The many times I watched the trailer for "The Lords of Dogtown", I cringed at the sight of Heath Ledger. The images of him as a drugged out former hippy recruiting a bunch of kids to ride skateboards caused me to start grinding my teeth. The images hinted at one over the top performance, and not in a good way.
"The Lords of Dogtown" is a fictionalized retelling of the same material covered in a documentary released last year called "Dogtown and Z-Boys". The documentary was written and produced by Stacy Peralta, one of the "Z-Boys", a group of young kids who rode skateboards for Zephyr and created the whole skateboard craze. Zephyr was sponsored by Skip Englom, a local surf shop owner in Venice who realized that this could be the next big thing. The success of the documentary prompted Peralta to write the screenplay for "Lords of Dogtown" and the film was made with Catherine Hardwicke ("thirteen") at the helm.
Skip Englom (Heath Ledger) and his surf shop employees rule the area under the old Venice pier. Stacy (John Robinson, "Elephant"), Jay (Emile Hirsch, "Imaginary Heroes") and Tony (Victor Rasuk, "Raising Victor Vargas") are the next generation and they want to get out there and surf as well. One day, someone shows Skip the new thing in skateboard wheels (neoprene, "made from oil") and his mind starts clicking. He has everyone practice and soon everyone is a member of the Zephyr team. Everyone except for Stacy. Stacy has a job and can't attend all of the practice sessions. During the first competition, Stacy enters as an independent and proves to Skip that he should be a member of the team. As the skaters become more and more well-known, fame threatens to rip the friends and the team apart.

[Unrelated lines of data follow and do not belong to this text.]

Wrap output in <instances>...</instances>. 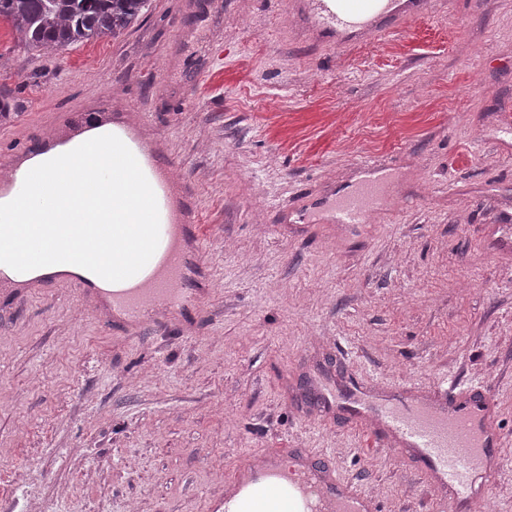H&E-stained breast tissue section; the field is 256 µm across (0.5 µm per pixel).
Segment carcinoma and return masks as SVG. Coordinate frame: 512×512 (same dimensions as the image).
<instances>
[{
	"label": "carcinoma",
	"instance_id": "carcinoma-1",
	"mask_svg": "<svg viewBox=\"0 0 512 512\" xmlns=\"http://www.w3.org/2000/svg\"><path fill=\"white\" fill-rule=\"evenodd\" d=\"M148 0H0V17L17 38L49 54L103 36H116L139 17Z\"/></svg>",
	"mask_w": 512,
	"mask_h": 512
}]
</instances>
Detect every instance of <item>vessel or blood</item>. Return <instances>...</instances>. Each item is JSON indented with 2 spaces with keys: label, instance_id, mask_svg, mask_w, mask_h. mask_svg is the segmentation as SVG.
<instances>
[{
  "label": "vessel or blood",
  "instance_id": "obj_1",
  "mask_svg": "<svg viewBox=\"0 0 512 512\" xmlns=\"http://www.w3.org/2000/svg\"><path fill=\"white\" fill-rule=\"evenodd\" d=\"M446 5L447 0H288L287 8L305 19V32L314 42L341 48L399 32L403 24L433 16ZM102 118L99 112H82L56 119L53 125L78 136ZM121 128L136 159L153 155L164 159L163 178L149 180L161 215L157 249L137 274L110 293L99 288L96 279L76 273L69 263L58 264L53 283L70 288L98 316L117 319L135 333L146 325H173L175 316L199 299L187 288V280L193 277L206 286L210 273L198 206L188 200L192 185L176 181L167 140L155 132L144 112L130 113ZM362 171L364 177L353 190L328 202L303 197L306 222L352 227L363 223L368 213L388 211L391 197L383 188L379 165L364 163ZM25 176L18 156L0 160V190L17 196ZM431 390L432 399L422 402L409 388L392 397H369L354 384L336 400L359 419L364 448H388L399 456L415 457L417 473L437 493V512H472L479 486L492 483L498 474V404L486 389L441 381ZM282 455L279 448L260 452L257 460L227 472L225 487L253 477L263 484V496L272 504L270 512H281L283 501L291 503L290 512H380L376 496L338 470L316 463L305 466L288 485L278 484L276 467Z\"/></svg>",
  "mask_w": 512,
  "mask_h": 512
}]
</instances>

Well, Heath Ledger's performance is way over the top. But in the context of the film's story, it is more acceptable. I didn't say it was believable, because it isn't, just more acceptable. I didn't feel like someone was scratching their fingernails across a blackboard, as I expected. Ledger plays Skip Englom and seems to be channeling the spirit of Jim Morrison as played by Val Kilmer. Drunk or high in every scene, he rants and raves or plays a drugged out hippie. I know the character is based on a real person, but because the film is fictionalized, perhaps it could have been toned down a little. What the performance lacks is any connection to the story. At one point, Skip has a fight with his employees because they aren't building skateboards fast enough. Why? Before, he seemed blissfully unaware of the need to make money. Now he wants as much as he can get. The transition isn't there.

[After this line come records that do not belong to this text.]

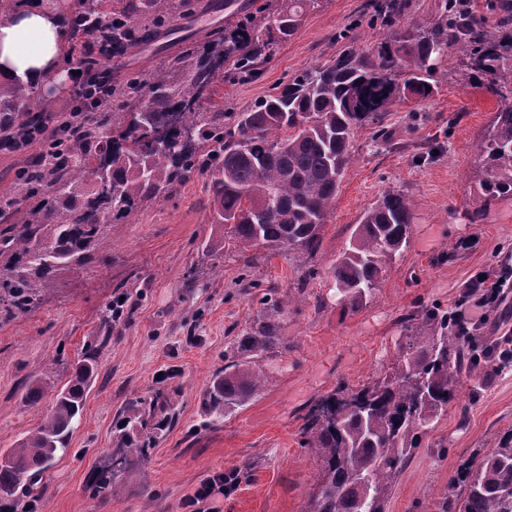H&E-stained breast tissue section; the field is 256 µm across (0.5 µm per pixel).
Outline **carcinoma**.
<instances>
[{"instance_id": "1", "label": "carcinoma", "mask_w": 512, "mask_h": 512, "mask_svg": "<svg viewBox=\"0 0 512 512\" xmlns=\"http://www.w3.org/2000/svg\"><path fill=\"white\" fill-rule=\"evenodd\" d=\"M76 0L67 22L76 43L99 47L98 75L80 105L110 95L124 109L91 112L84 125L48 130L41 157L18 175L26 195L40 204L22 212L17 199L0 196V295L7 312L35 307L62 274L91 263L112 227L146 203L170 197L192 176L208 181L214 223L245 253L256 248L298 253L311 260L351 161L356 131L381 126L393 100L432 94L438 61L453 52L469 82L496 98L495 115L479 146L481 198L512 196V32L487 35L482 20L452 3L453 17L427 26L395 27L399 0H383L378 19L390 31L373 49L348 44L335 58L304 70L244 112L210 109L217 79L251 83L279 43L291 39L317 0L269 3L256 12L224 0L232 21L200 44L176 40L168 67L148 76L107 77L106 63L144 42L156 29L194 9V0ZM24 120L16 122L15 114ZM146 114L151 131L168 136L159 149L129 120ZM46 127L44 109L22 83L0 85V139L11 142ZM111 185L100 190L95 175ZM412 211L401 192L387 193L362 215L348 247L333 266L336 288L351 309L379 287L381 277L407 246ZM277 300L262 308L235 338L232 356L202 400L218 423L245 405L267 381L261 359L279 345ZM409 338L391 372L360 388L341 385L322 398L302 429L301 447L317 464V482L306 512H385L391 480L419 447L425 429L444 414L482 348L450 312L438 308L407 319ZM108 337L87 345L61 385L47 368L27 394L35 406L53 394L38 427L0 453V512H15L33 494L37 478L69 447ZM115 439L112 468L95 479L93 495L108 494L118 473L148 458L174 404L139 399ZM441 512H512V436L501 439L448 486Z\"/></svg>"}]
</instances>
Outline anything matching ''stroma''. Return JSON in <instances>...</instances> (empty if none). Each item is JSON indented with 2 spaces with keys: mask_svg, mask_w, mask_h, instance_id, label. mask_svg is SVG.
<instances>
[{
  "mask_svg": "<svg viewBox=\"0 0 512 512\" xmlns=\"http://www.w3.org/2000/svg\"><path fill=\"white\" fill-rule=\"evenodd\" d=\"M224 16V0H200L195 13L119 60L121 72L165 65L173 35L205 41L223 28ZM346 32L355 46L369 49L387 29L371 0H318L297 34L274 49L258 81L217 85L214 102L228 112L248 109L337 56ZM440 71L429 98L393 102L382 128L357 131L314 259L272 253L247 266L234 245L209 253L207 243L221 241L224 227L206 204L205 180L195 176L117 225L96 259L61 276L30 314L0 310L1 449L34 431L49 410L47 399L26 403L43 368L56 363L58 378L67 381L88 343L111 338L68 450L37 481V512H184V500L219 472L236 477L216 498L221 512H305L316 463L299 440L312 408L340 385L357 389L384 375L410 315L433 306L457 310L471 276L512 261V197L487 203L477 193L475 146L496 100L467 83L457 57ZM393 191L411 202L408 246L374 298L350 310L332 267L363 212ZM476 210L475 223L469 215ZM270 291L290 300L279 317L288 349L263 359L268 382L260 394L209 424L203 394ZM119 298L122 316L104 323L105 303ZM157 394L173 398L175 422L147 461L129 466L107 497H92L91 480L112 463L124 413ZM509 434L512 369L468 382L397 476L386 512H440L461 464Z\"/></svg>",
  "mask_w": 512,
  "mask_h": 512,
  "instance_id": "35a3bbf8",
  "label": "stroma"
}]
</instances>
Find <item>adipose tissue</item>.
Returning a JSON list of instances; mask_svg holds the SVG:
<instances>
[{"instance_id": "1", "label": "adipose tissue", "mask_w": 512, "mask_h": 512, "mask_svg": "<svg viewBox=\"0 0 512 512\" xmlns=\"http://www.w3.org/2000/svg\"><path fill=\"white\" fill-rule=\"evenodd\" d=\"M67 33L62 11L47 4L22 6L0 21V83L45 86L62 73Z\"/></svg>"}]
</instances>
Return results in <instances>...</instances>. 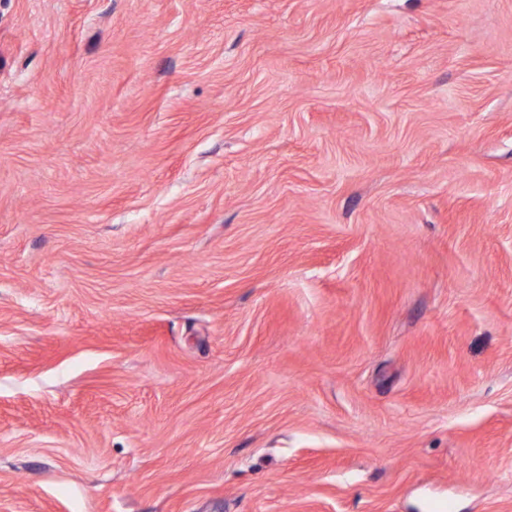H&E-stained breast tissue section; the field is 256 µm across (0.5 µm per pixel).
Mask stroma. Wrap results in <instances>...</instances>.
Returning <instances> with one entry per match:
<instances>
[{
	"mask_svg": "<svg viewBox=\"0 0 512 512\" xmlns=\"http://www.w3.org/2000/svg\"><path fill=\"white\" fill-rule=\"evenodd\" d=\"M0 512H512V0H0Z\"/></svg>",
	"mask_w": 512,
	"mask_h": 512,
	"instance_id": "obj_1",
	"label": "stroma"
}]
</instances>
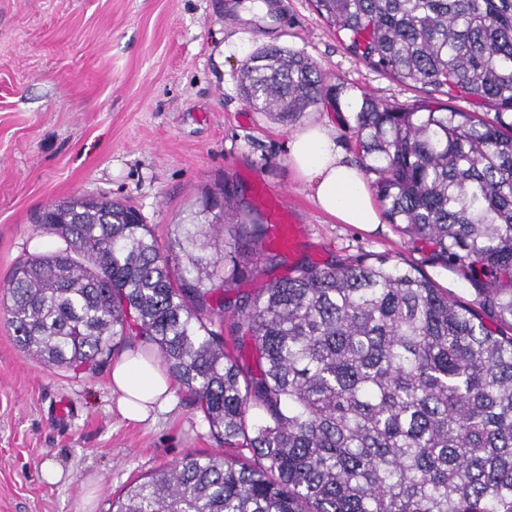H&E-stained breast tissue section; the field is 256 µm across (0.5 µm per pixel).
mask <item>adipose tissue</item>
Returning <instances> with one entry per match:
<instances>
[{"label": "adipose tissue", "mask_w": 512, "mask_h": 512, "mask_svg": "<svg viewBox=\"0 0 512 512\" xmlns=\"http://www.w3.org/2000/svg\"><path fill=\"white\" fill-rule=\"evenodd\" d=\"M288 158L316 206L343 224L380 221L363 169L337 147L329 126L310 124L295 132ZM110 387L124 418L142 422L170 408V378L142 352L128 351L112 364Z\"/></svg>", "instance_id": "ef3b65f1"}]
</instances>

This same lack of connecting the dots is a weakness throughout the film. Late in the film, Jay and Tony seem to resent Stacy's success. Stacy comments that he was the last one to leave the team. Based on the story, he was, so why are they resentful? Why is Tony Alva resentful of Stacy Peralta? The film portrays Tony Alva as a much bigger celebrity, why would he be resentful? At one point, Stacy's girlfriend is Kathy (Nikki Reed, "thirteen"), Tony's sister. When Stacy declines to join a party, she immediately hooks up with Jay. Don't get it or understand why she would do this.
Jay, as played by Emile Hirsch, is a complicated character, and perhaps the most interesting and inconsistent of the group. As a skateboarder, he seems fearless and a bit crazed, always running around with his tongue hanging out and his eyes wild. He is a kid out of control. These scenes, on their own, would be hard to watch and believe, yet they are balanced by a couple of scenes depicting his family life. The first time we see him, he is sneaking into his mother's bedroom to borrow her boyfriend's surfboard. The boyfriend wakes up yelling and then realizes it is Jay. They both encourage him to take it. Jay's mom, Philaine, played by Rebecca De Mornay, is very convincing as a woman living in a fog of drugs and alcohol. She loves her kid and he loves her. But his life at home is screwed up. Towards the end of the film, there is a shift in Jay's character which I didn't believe. It may have actually happened in real life, but as depicted in the film, it isn't convincing.
There are a lot of scenes of the four main characters skateboarding around and watching each other in awe. These scenes have a sort of visual grace to them but there are way too many of them. How many times can we watch people skateboard in loopy circles up a ramp?
"Dogtown" needed fewer scenes of skateboarding and more scenes exploring the relationships between the characters. Hardwicke showed such a knack for this in her debut film "thirteen" I was disappointed she didn't continue the tradition in this film.